I have a mail with some form of 'sender' address, lets call it
'mail.example.com'
 
I have a DKIM policy 'I sign all mail' bound to mail.example.com
    1) as a policy record at example.com
    2) as a policy record at *.example.com
    3) as a policy record discovered at example.com by means of
upwards traversal
 
 
What does the DKIM policy mean with respect to the placement of DKIM
keys?

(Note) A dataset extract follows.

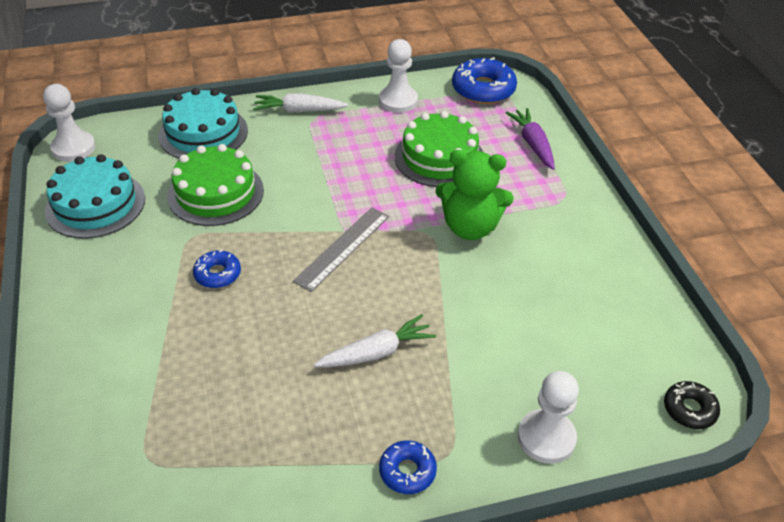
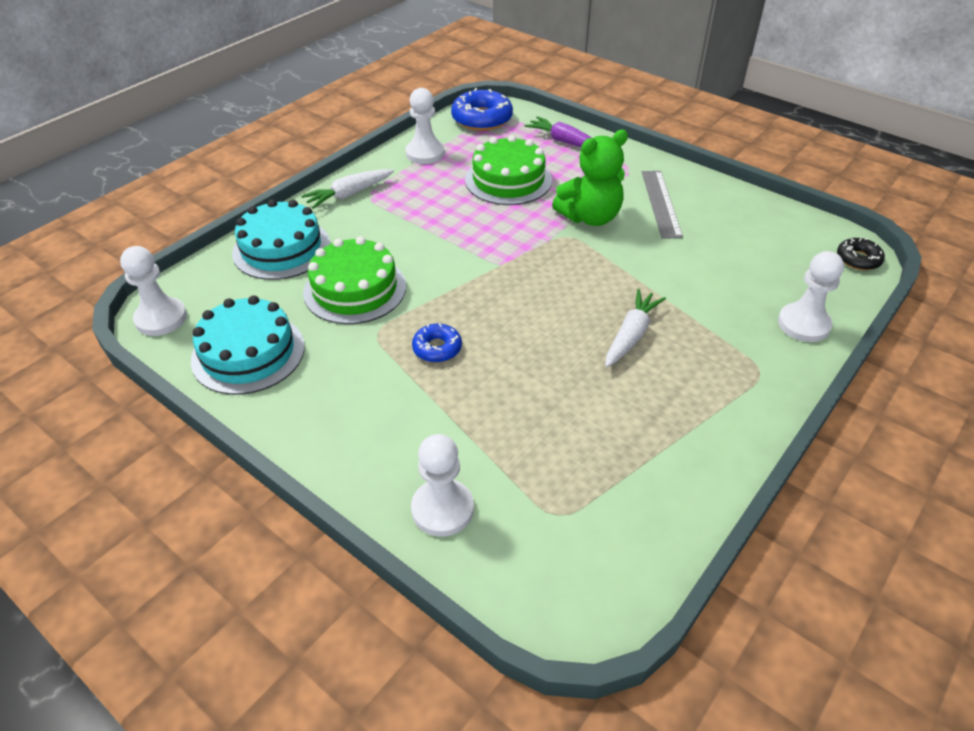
camera: 35 degrees left, 0 degrees up
(81, 400) = (442, 509): none -> white pawn
(343, 248) = (515, 277): grey ruler -> grey ruler (661, 203)
(407, 471) = (749, 399): blue donut -> none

There must be some form of constraint or any signature with keys
anywhere will work, I don't think the policy is satisfied by
a signature at mallet.com.

It depends on what type of policy is being expressed.  A signature at
mallet.com might be applied by the croquet-lovers(_at_)mallet(_dot_)com mailing
list, and would be acceptable as a third-party signature if
example.com's policy permits it.  In practice, third-party signatures
are more dependent on reputation and accreditation, since they're (IMO)
more prone to abuse.

A DKIM policy that specifies "no third parties" should place a
constraint on the signing identity, not the location of keys.  Key
locations are already constrained by the rules in DKIM-base, in
particular that they must be in the same domain as the signing identity,
or a parent domain if certain flags are not specified.  I don't see any
need for the key record location to change even if the policy record is
discovered via upward traversal.
 
Implicit in the tree traversal approach is a re-positioning of the
start root for the key constraint. So if I eventually find my policy
at example.com that is where I constrain my key records to.
 
This is one of the reasons I don't like the upwards traversal
semantics, the semantics of the policy now depend on where it is
found. Everything becomes a moveable feast and is confusion.
 
 
The solution is to specify the anchor point for the key record in the
policy statement as proposed previously for other reasons.
 
For example "DKIM=_keys.example.com" means you will always find a DKIM
signature that is positioned at a subnode of the specified DNS node.
 
This approach now works fine with wildcards. If someone misses out the
key anchor then the default is the sender domain being verified.
Otherwise the absolute value specified is used.
 
As a bonus this gives the policy specification the power to deal with
issues such as when the policy of XYZ.com is that all their mail is
DKIM signed by comcast.net.

This is getting back to the "designated signing domains" proposal from
several months back.  I thought (?) we had decided not to do that.